Robots or human beings? In the last analysis, is it not a question of self-esteem? Happy is the worker who prides himself in the importance of his function. A Rotarian happened to sit next to a passenger on the bus who seemed completely wrapped up in his own thoughts. Every so often a
smile flitted across his face.
“You seem to be enjoying this ride, friend,” the Rotarian ventured to remark. The man started; then relaxed and smiled. “I must have looked silly,” he said, “but I have a good reason. I was just checking up on my engine.”
“What do you mean, your engine?” came back the Rotarian. “I though it belonged to the Blank Bus Company.”

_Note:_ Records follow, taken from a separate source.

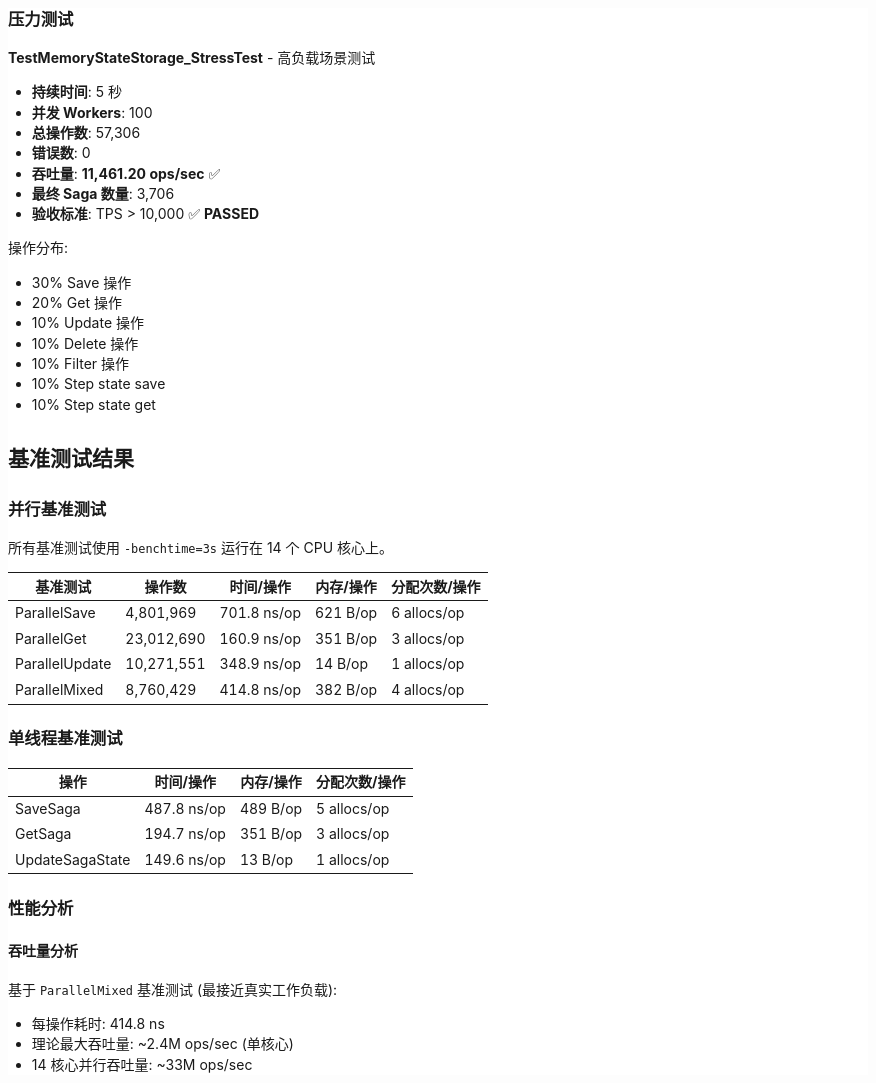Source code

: ### 压力测试

**TestMemoryStateStorage_StressTest** - 高负载场景测试

- **持续时间**: 5 秒
- **并发 Workers**: 100
- **总操作数**: 57,306
- **错误数**: 0
- **吞吐量**: **11,461.20 ops/sec** ✅
- **最终 Saga 数量**: 3,706
- **验收标准**: TPS > 10,000 ✅ **PASSED**

操作分布:
- 30% Save 操作
- 20% Get 操作
- 10% Update 操作
- 10% Delete 操作
- 10% Filter 操作
- 10% Step state save
- 10% Step state get

## 基准测试结果

### 并行基准测试

所有基准测试使用 `-benchtime=3s` 运行在 14 个 CPU 核心上。

| 基准测试 | 操作数 | 时间/操作 | 内存/操作 | 分配次数/操作 |
|---------|--------|-----------|-----------|---------------|
| ParallelSave | 4,801,969 | 701.8 ns/op | 621 B/op | 6 allocs/op |
| ParallelGet | 23,012,690 | 160.9 ns/op | 351 B/op | 3 allocs/op |
| ParallelUpdate | 10,271,551 | 348.9 ns/op | 14 B/op | 1 allocs/op |
| ParallelMixed | 8,760,429 | 414.8 ns/op | 382 B/op | 4 allocs/op |

### 单线程基准测试

| 操作 | 时间/操作 | 内存/操作 | 分配次数/操作 |
|------|-----------|-----------|---------------|
| SaveSaga | 487.8 ns/op | 489 B/op | 5 allocs/op |
| GetSaga | 194.7 ns/op | 351 B/op | 3 allocs/op |
| UpdateSagaState | 149.6 ns/op | 13 B/op | 1 allocs/op |

### 性能分析

#### 吞吐量分析

基于 `ParallelMixed` 基准测试 (最接近真实工作负载):
- 每操作耗时: 414.8 ns
- 理论最大吞吐量: ~2.4M ops/sec (单核心)
- 14 核心并行吞吐量: ~33M ops/sec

“Oh, sure,” he answered, “but it’s still my baby. I’ve just put in two solid days on that power plant, and now listen to her, will you. Purring like a contented cat. Look,” he went on, “I hammer and measure and grind and adjust these motors for months at a time, and when I send them out on the road, they’re right! But the greatest enjoyment I get is when I sit here with thirty other passengers and see how the bus performs. It gives me a lift,” said he, “when I remember that the work I do in the shop is safety insurance for hundreds of people who ride these buses.”
In what ways can a Rotarian employer help to revive the spirit of craftsmanship?